METHOD ONE: (Polycon Fitting Guide)
1. Sph-Cyl OR over SPE Dx lens
2. Add sphere to both meridians
3. If O.R. Axis is within 15 degrees of flat meridian of Dx lens, add cyl to steep meridian, if O.R. Axis is within 15 degrees of steep meridian of Dx lens, add cyl to flat meridian.
Example Fifteen:
1. Dx Lens = 8.04/7.50 (pl) (-3.00)
Flat Mer. = Axis 010
2. O.R. = -2.00 -1.25 x 180
Add -2.00 to both meridians = -2.00/-5.00
3. Add cyl to steep meridian -1.25 + -5.00 = -6.25
Final Order: 8.04/7.50 (-2.00)(-6.25)
Example Sixteen:
1. Dx Lens = 8.04 x 7.50 (pl) (-3.00)
2. OR = -2.00 -1.25 x 090
3. Add Sphere to both meridians -2.00/-5.00
4. Add cyl to flat meridian -2.00 +(-) 1.25 = -3.25
Final Order: 8.04/7.50 (-3.25)(-5.00)
METHOD TWO: (Silbert) - If axes are at or near the principal corneal meridians, add appropriate power in refraction to air power of corresponding meridian in the diagnostic lens, and order.
Example Seventeen: Dx SPE = 42/45 (pl)(-3.00)
O.R. = -1.00 -1.25 x 180
Add -1.00 to 180 Meridian and -2.25 to 090 Meridian
Final Order: 42/45 (1.00)(-5.25)
POOR CANDIDATE: A difference of 15 degrees or more between corneal cyl axis and spectacle axis.
Examples:
1. Typical Fit (7.6 x 8.0mm BCR)
2. Too Steep
3. Not Enough Back Surface Toricity
4. Too Much Back Surface Toricity
Verification
1. Radiuscope: rotate until 2 principal meridians
are at 90 and 180 then record base curves.
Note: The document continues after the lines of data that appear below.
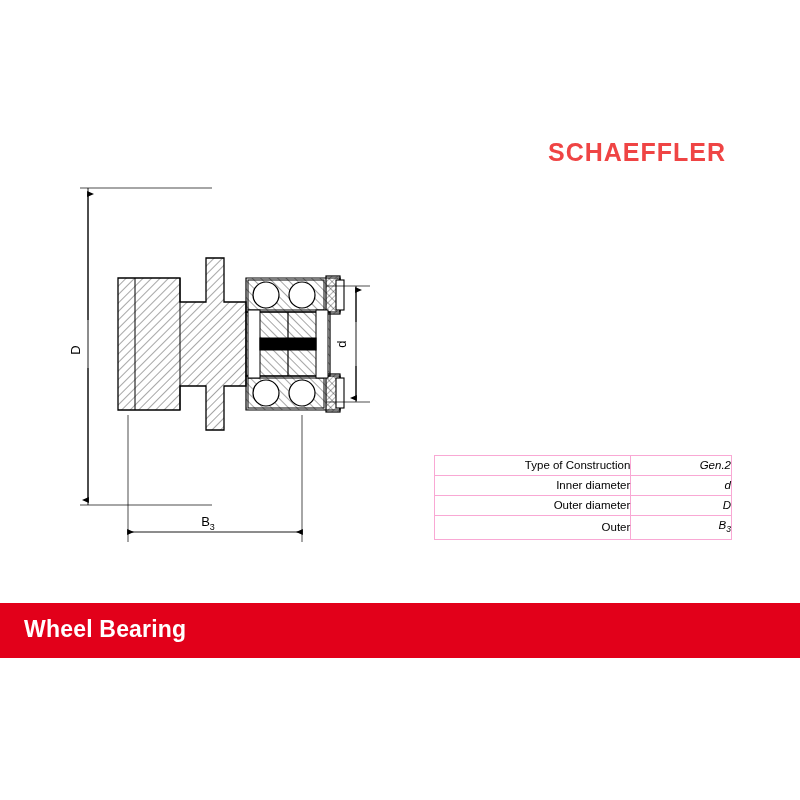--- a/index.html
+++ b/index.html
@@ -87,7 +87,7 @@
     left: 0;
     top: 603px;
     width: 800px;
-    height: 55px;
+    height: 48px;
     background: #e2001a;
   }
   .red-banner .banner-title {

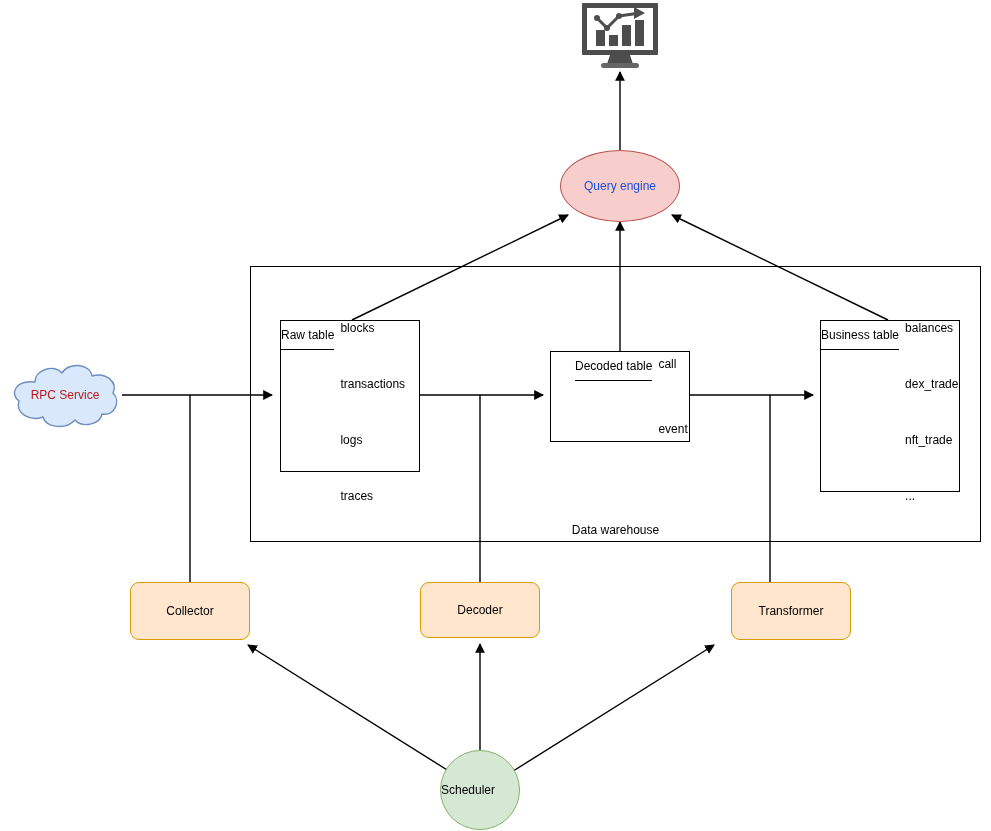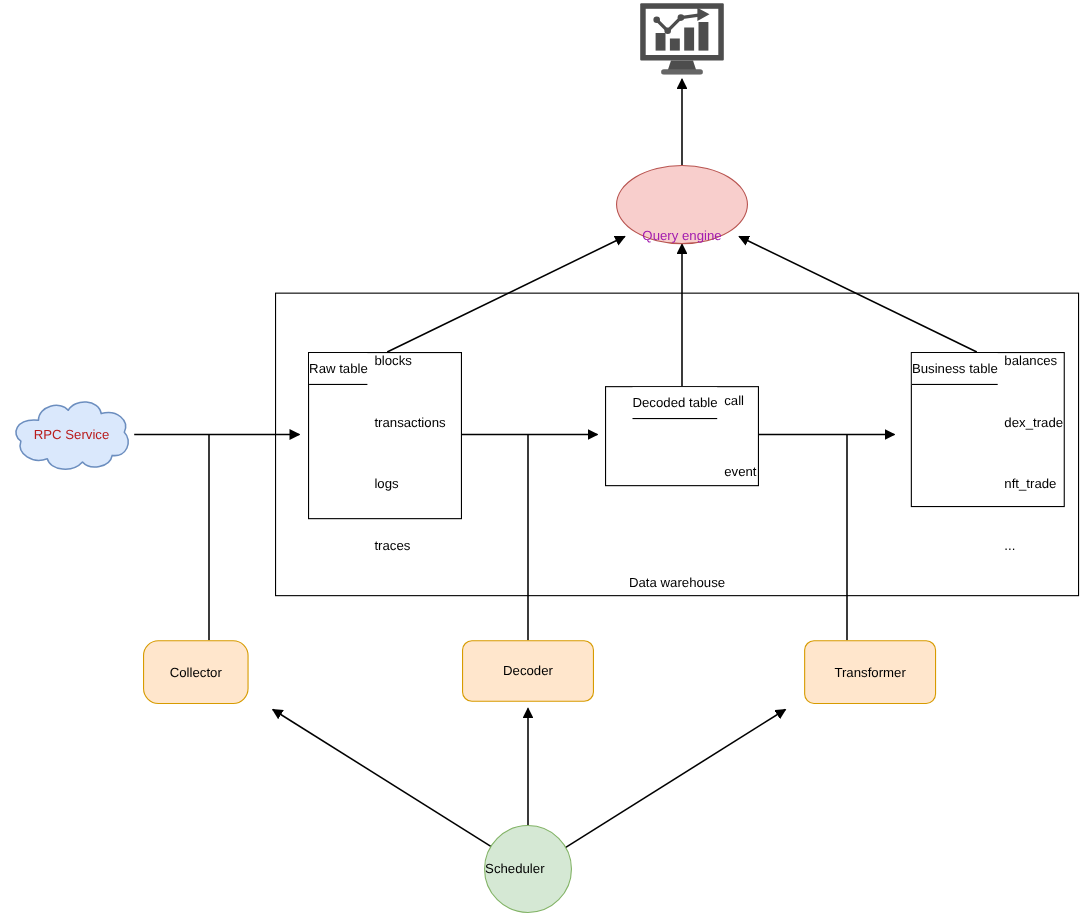--- a/index.html
+++ b/index.html
@@ -95,10 +95,10 @@
     background: #f8cecc;
     border-radius: 50%;
     display: flex;
-    align-items: flex-end;
+    align-items: center;
     justify-content: center;
     font-size: 12px;
-    color: #a21caf;
+    color: #1d4ed8;
   }
   
   .circle-node {

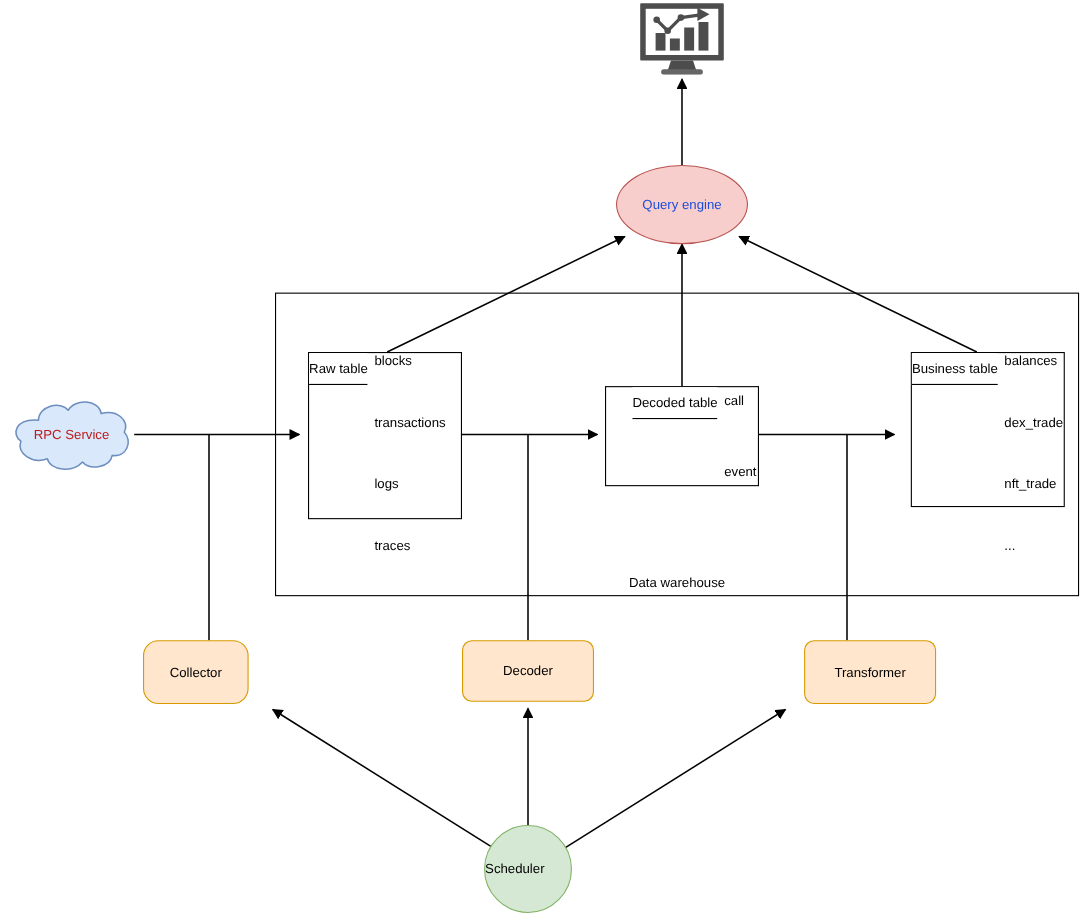--- a/index.html
+++ b/index.html
@@ -224,7 +224,7 @@
     </div>
   </div>
 
-  <div class="node table-node" style="left:820px; top:320px; width:140px; height:141px;margin-left:8px;">
+  <div class="node table-node" style="left:820px; top:320px; width:140px; height:172px;">
     <div class="table-title">Business table</div>
     <div class="table-rows">
       <div class="table-row">balances</div>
2. With red grease pencil, lens edges are marked along one of the two
meridians, indicating whether this is flatter or steeper meridian.
3. The lens is turned over and a line is drawn, connecting the 2 edge marks.
4. The lens is oriented on the lensometer and the 2 powers read.
5. This is differentiated from a warped lens which will be spherical.